Okay, so this is a really odd bug for me, I've never had it happen before under any ROM or kernel, and I've found no good way of fixing it. When I go to add a contact on my phone, I get a Force close prompt on android.process.acore. At first, I thought it was just a standard permissions error, so I booted into CWM Recovery and ran fix permissions; no dice.

So, I then figured it might just be a data or app corruption, so I uninstalled and reinstalled both the contacts app itself and the contacts storage data from backups after having tried to wipe their data first; still no joy. Now, I'm not sure what I can do to fix it.

I've been giving thought to flashing the newest GApps and see if that fixes it, but it seems to me like that won't work, who knows?

Having said this, I can still edit all of my contacts fine, all my contacts from all of my 6 sync'd accounts are syncing fine, and I can go to GMail on any computer, add a contact, and it will appear on my phone instantly, I only get this error when attempting to add a contact on-phone.

For further information/background, I'm currently running CM7.1.1 (Slayher); OMFGB/CM7 KangBang AnyKernel Port; MR3 Radio; Busybox v 1.19.git.adrynalyne with Su 3.x (I'm almost positive the Radio/BB/Su versions shouldn't matter, and I have no reason to believe it's this kernel that screwed up this process).

Any suggestions?

All the best,

-HG


----------



## Rumpelstillskin (Aug 22, 2011)

Are you using Google+ ? If so try uninstall and see if that works, it did on mine.


----------



## slim6596 (Jul 16, 2011)

Specifically, Google+2.0.

Sent from my ADR6400L


----------



## HalosGhost (Jun 29, 2011)

Interesting, I am using the ICS leaked edition of Google+, I'll uninstall it. Did you reinstall it afterward, or did you need to leave it uninstalled if you wanted it to keep working?

All the best,

-HG


----------



## Hofbrau (Aug 14, 2011)

slim6596 said:


> Specifically, Google+2.0.
> 
> Sent from my ADR6400L


Wow it happened soon as I installed that. Will report back...

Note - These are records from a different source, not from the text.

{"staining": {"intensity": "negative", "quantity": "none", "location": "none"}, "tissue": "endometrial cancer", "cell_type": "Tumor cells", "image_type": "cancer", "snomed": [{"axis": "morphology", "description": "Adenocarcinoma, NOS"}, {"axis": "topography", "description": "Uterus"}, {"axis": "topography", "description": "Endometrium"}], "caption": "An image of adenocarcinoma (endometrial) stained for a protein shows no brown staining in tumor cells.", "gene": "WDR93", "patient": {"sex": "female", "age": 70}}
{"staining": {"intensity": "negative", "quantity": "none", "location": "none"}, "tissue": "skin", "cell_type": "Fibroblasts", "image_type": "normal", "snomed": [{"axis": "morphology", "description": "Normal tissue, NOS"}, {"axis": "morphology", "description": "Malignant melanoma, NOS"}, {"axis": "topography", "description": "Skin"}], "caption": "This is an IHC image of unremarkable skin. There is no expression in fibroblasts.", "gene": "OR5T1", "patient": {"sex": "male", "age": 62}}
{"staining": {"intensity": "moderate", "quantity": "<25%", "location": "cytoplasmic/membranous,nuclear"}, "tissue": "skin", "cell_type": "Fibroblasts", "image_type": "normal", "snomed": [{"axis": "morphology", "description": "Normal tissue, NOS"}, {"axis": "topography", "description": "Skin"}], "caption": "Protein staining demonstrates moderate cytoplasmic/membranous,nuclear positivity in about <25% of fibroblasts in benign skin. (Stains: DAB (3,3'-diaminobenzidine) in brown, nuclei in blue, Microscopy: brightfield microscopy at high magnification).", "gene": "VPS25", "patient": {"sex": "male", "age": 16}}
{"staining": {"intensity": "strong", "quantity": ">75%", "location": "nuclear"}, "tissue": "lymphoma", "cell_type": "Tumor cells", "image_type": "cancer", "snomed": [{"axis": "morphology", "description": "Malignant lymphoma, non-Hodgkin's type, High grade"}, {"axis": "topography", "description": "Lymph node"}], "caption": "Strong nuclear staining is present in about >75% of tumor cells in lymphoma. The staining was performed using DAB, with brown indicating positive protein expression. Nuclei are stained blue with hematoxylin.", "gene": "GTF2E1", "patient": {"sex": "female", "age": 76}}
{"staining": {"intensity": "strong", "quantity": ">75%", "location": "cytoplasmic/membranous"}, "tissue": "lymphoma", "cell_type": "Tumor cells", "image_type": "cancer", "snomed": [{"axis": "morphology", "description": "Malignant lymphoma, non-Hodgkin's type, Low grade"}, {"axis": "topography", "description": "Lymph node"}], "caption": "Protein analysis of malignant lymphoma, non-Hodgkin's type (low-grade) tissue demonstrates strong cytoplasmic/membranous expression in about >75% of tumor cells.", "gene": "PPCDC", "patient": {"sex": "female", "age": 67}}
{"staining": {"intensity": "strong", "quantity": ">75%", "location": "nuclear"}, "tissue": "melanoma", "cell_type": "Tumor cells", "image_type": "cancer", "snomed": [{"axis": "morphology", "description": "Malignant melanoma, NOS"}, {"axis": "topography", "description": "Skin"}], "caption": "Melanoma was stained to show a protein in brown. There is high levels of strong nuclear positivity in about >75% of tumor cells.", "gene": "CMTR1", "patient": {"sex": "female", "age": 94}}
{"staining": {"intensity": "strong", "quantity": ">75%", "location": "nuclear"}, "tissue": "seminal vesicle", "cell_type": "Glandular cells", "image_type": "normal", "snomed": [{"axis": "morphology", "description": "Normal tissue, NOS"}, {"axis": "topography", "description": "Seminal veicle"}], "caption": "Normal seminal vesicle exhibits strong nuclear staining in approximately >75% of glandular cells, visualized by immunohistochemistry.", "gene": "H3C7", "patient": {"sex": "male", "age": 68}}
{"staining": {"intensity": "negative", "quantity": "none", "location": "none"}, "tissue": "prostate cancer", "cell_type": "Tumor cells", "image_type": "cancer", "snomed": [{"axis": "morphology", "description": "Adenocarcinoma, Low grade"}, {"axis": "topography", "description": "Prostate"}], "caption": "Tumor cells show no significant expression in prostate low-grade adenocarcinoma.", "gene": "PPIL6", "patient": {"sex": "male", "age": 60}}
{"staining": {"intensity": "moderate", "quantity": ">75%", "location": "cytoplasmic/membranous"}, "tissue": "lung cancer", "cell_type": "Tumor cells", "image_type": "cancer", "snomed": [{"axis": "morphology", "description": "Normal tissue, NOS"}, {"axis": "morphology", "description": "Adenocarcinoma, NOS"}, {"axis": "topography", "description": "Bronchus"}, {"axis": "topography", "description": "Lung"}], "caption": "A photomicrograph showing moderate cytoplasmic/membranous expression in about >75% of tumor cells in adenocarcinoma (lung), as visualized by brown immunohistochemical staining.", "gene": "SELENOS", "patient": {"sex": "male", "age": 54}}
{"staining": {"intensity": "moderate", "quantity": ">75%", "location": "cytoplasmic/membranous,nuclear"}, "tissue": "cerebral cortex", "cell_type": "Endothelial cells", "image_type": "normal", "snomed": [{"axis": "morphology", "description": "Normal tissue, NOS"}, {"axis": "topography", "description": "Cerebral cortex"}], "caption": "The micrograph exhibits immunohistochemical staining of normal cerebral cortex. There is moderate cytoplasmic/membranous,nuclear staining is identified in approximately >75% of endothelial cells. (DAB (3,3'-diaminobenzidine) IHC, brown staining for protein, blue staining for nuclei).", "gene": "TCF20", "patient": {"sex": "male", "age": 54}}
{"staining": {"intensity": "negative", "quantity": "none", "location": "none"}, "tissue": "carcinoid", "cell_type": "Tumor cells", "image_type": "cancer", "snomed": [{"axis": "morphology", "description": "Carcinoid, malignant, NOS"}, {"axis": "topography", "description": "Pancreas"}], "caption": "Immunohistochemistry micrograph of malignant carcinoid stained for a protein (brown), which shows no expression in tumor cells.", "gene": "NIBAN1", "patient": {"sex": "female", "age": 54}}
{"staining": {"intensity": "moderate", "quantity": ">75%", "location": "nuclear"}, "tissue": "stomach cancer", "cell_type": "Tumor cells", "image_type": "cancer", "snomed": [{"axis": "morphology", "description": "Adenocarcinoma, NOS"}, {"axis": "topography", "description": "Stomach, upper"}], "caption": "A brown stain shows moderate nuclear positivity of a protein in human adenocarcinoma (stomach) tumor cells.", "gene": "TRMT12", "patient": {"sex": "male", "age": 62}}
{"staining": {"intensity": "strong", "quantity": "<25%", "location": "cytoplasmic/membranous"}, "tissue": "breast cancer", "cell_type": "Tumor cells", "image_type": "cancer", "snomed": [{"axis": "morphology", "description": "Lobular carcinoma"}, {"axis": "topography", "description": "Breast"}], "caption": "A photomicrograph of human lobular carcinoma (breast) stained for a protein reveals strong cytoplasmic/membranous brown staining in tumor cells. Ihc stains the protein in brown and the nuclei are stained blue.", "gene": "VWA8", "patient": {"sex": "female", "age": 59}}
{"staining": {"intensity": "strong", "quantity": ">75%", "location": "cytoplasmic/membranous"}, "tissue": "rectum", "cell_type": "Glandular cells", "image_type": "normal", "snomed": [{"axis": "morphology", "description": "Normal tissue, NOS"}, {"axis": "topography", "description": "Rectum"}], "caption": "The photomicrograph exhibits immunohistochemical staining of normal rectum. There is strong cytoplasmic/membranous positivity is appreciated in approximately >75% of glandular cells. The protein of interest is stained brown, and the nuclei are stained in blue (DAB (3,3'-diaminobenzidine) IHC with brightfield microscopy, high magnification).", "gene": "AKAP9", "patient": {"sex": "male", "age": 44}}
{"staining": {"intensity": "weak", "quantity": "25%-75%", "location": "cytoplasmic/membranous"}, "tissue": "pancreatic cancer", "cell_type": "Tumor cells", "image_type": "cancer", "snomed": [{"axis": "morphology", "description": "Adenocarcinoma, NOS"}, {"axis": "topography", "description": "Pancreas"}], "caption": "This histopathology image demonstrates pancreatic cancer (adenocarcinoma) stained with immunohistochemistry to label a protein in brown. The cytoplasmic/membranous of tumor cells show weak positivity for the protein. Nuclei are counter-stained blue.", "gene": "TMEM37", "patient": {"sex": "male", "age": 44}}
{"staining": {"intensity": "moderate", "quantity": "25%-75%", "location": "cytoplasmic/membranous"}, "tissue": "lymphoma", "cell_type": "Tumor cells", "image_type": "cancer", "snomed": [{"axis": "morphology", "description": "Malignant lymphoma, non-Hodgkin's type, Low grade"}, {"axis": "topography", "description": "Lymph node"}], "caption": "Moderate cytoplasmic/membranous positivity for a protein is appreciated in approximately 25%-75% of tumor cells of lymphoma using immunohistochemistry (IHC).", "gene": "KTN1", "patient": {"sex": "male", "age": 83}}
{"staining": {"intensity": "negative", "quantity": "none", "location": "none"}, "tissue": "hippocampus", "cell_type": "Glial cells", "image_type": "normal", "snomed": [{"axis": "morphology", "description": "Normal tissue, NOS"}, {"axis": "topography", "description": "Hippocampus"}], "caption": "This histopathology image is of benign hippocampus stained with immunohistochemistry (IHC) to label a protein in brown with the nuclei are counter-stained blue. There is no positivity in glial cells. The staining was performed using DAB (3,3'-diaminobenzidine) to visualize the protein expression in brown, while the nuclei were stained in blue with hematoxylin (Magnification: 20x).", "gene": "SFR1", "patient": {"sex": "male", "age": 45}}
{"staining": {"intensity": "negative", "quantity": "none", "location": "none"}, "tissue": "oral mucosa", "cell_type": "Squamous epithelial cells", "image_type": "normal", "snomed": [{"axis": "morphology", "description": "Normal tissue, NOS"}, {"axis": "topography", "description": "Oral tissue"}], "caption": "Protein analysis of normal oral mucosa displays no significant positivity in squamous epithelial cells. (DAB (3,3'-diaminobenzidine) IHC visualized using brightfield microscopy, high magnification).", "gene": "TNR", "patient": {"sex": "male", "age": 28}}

Edit: that did it. Thanks!

Sent from my ADR6400L using Tapatalk


----------



## HalosGhost (Jun 29, 2011)

Confirmed, reverting to G+ 1.x solved the issue. Anyone have an idea of how to fix it with 2.x?

All the best,

-HG

Posted from my own personal Mecha.


----------



## daveyhimself (Jul 20, 2011)

It works for me on the latest CM7 build. Doesn't work on the the the latest stock Sense build 2.11.605.5.


----------



## Psylink (Aug 16, 2011)

I just started having this issue after flashing protekk's CM7 build 18 (still the same in 19).
I have had G+ 2.0 since it leaked and was on Slayher's latest release w/o any issues.
Could go back to slayher's release to see if it still persists w/ G+, but I'm not in the mood for the whole wipe/install dance, It could be my circles have grown too that is the issue.


----------



## HalosGhost (Jun 29, 2011)

I actually was on Slayher's latest release (7.1.1) when I had the issue. Since then, I've reverted, but I'd be interested to collect some data on what seems to be causing the issue.

All the best,

-HG


----------